## REQUIRED ACTION
Please output as a numbered list everything in the material from the line containing "right hip: (759, 468, 3)" down to the line containing "right ankle: (689, 685, -27)", both included, leaving out blank lines.

## DATASET EXCERPTS
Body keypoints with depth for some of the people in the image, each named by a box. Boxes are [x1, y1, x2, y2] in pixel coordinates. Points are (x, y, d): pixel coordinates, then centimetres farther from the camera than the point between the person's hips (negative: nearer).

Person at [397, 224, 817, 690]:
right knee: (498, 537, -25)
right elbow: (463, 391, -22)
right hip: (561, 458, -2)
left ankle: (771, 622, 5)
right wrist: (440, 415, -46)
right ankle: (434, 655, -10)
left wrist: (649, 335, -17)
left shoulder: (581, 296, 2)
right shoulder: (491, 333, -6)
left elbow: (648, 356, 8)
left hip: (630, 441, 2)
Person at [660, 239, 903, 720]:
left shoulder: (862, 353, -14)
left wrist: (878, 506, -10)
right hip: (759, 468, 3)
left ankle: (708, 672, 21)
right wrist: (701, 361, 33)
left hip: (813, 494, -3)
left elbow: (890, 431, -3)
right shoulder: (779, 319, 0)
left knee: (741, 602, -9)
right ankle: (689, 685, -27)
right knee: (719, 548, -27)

==

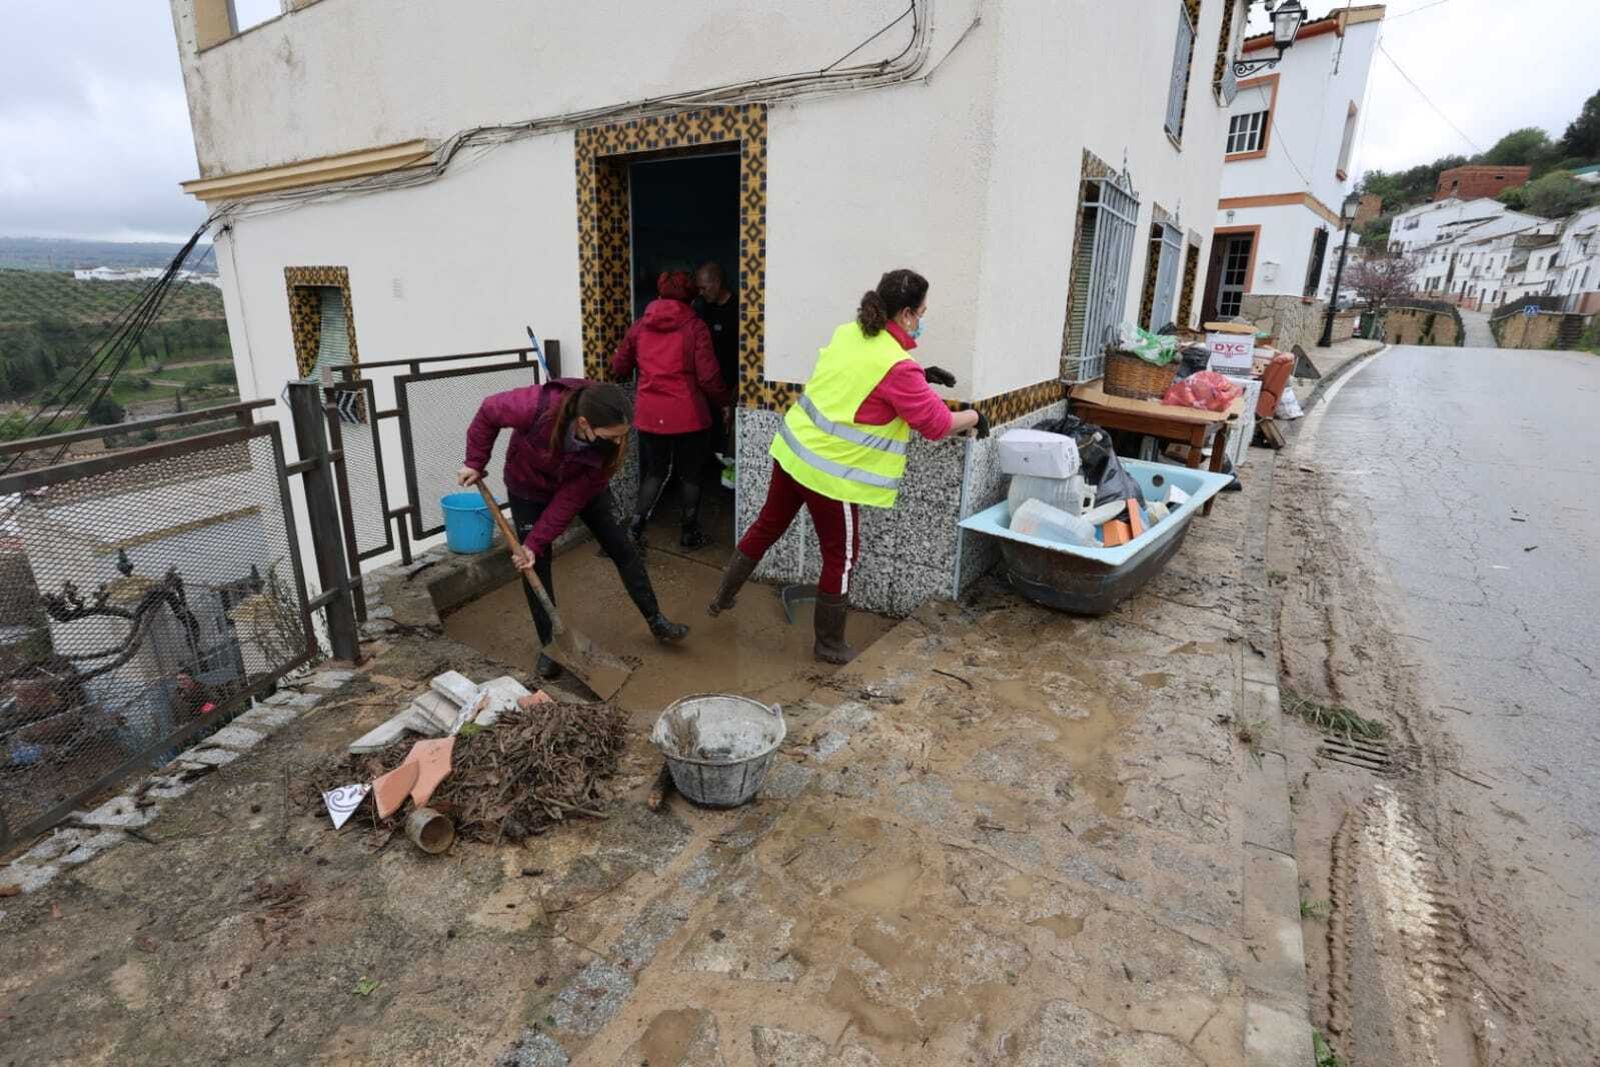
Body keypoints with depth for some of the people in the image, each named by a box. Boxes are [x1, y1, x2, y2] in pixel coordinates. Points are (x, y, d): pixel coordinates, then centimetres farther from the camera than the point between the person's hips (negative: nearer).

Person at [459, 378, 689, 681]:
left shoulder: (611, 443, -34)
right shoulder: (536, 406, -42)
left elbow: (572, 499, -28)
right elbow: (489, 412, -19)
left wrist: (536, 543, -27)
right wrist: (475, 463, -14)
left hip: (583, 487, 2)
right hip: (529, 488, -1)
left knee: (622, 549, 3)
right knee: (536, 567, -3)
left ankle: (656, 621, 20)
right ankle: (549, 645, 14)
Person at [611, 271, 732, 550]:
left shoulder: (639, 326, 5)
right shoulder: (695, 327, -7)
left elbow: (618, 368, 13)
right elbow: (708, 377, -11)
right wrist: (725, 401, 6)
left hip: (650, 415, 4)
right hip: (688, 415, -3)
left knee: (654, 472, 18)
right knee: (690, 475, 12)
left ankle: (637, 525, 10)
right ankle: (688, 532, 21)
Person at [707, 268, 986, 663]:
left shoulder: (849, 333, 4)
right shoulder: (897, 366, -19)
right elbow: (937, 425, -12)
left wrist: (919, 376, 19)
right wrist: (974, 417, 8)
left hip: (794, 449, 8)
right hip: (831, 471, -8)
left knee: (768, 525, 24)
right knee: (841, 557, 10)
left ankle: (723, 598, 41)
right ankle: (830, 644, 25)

## RESULT
1. right hip: (759, 468, 3)
2. left ankle: (708, 672, 21)
3. right wrist: (701, 361, 33)
4. left hip: (813, 494, -3)
5. left elbow: (890, 431, -3)
6. right shoulder: (779, 319, 0)
7. left knee: (741, 602, -9)
8. right ankle: (689, 685, -27)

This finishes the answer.